While the U.S. Bureau of Transportation Statistics' most recent comparable rates were a decade ago, they showed that revenue per ton-mile for rail was less than a quarter than that of trucking. There is simply no other way to move products -- especially bulk items such as agricultural products, minerals, and chemicals -- as cheaply as by rail.
This makes it incredibly difficult to disrupt the rail business, and no other North American rail company has a network that compares to Canadian National Railway. It is the only one on the continent that connects ports on the Atlantic, Pacific, and Gulf Coasts, and it has repeatedly been one of the most efficiently run railroads. It's operating ratio -- an industry metric that's the inverse of gross margins -- has consistently been the best in the business.
The company may have had a couple of operational hiccups at the beginning of the year related to weather and higher-than-expected demand, but management showed that it is capable of quickly resolving these kinds of issues with a solid second quarter and increased guidance.
Until we are able to teleport goods from one place to another virtually cost-free, rail is likely going to remain the lowest-cost method of moving goods long distances over land. That should give Canadian National Railway plenty of business over the decades to create value for investors.
The House of Mouse is built to last
Keith Noonan (The Walt Disney Company): While technology and fashion can be expected to change, there will always be a market for great characters and stories.
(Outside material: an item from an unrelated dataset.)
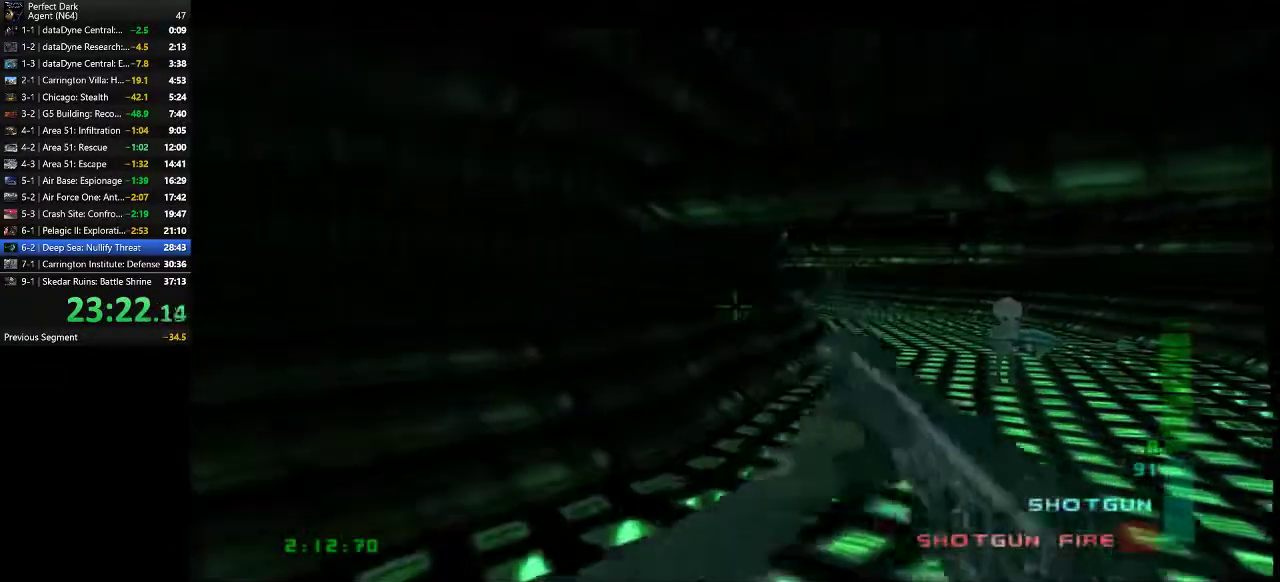
{"keys": [], "mouse": [], "events": [[17, "s", "down"], [217, "s", "up"]]}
Disney will celebrate its 95th year this October, and its strong business model and slew of competitive advantages have it positioned to play a leading role in the entertainment industry for the next century.
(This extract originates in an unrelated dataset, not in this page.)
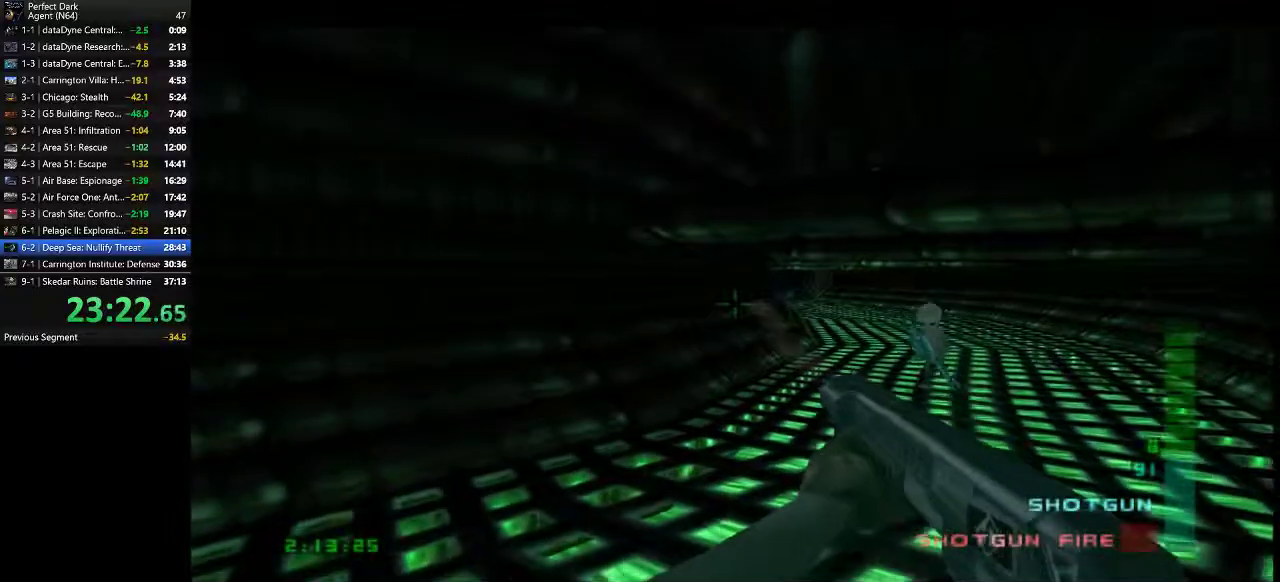
{"keys": ["a", "s"], "mouse": [], "events": [[200, "s", "down"], [267, "a", "down"]]}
From Mickey Mouse's debut in the 1928 cartoon Steamboat Willie to the recent $2 billion box office run of Avengers: Infinity War, Disney has a fantastic track record of delivering entertainment that delights audiences. The House of Mouse franchises are typically introduced to audiences through the big screen before becoming assets at the company's television networks like ABC and the Disney Channel, theme parks, and a wide range of merchandise. Disney's trove of high-value entertainment properties is looking even more stacked following its acquisition of key Twenty-First Century Fox properties. And just like its own classic franchises, the Fox assets will help the company build a strong position in the streaming video market.
Disney also pays a dividend. Shares yield roughly 1.5% at current prices, which does come in below the S&P 500 average yield of 1.8%, but shareholders can probably count on the company increasing its payout on a regular basis. With strong performance across its segments, Disney generated $9.8 billion in free cash flow over the trailing 12-month period, and the cost of distributing its current payout comes in at just 26% of that figure.
Investors can buy Disney shares priced at roughly 17 times this year's expected earnings, and I think there's a good chance that shareholders will see strong returns in the decades to come.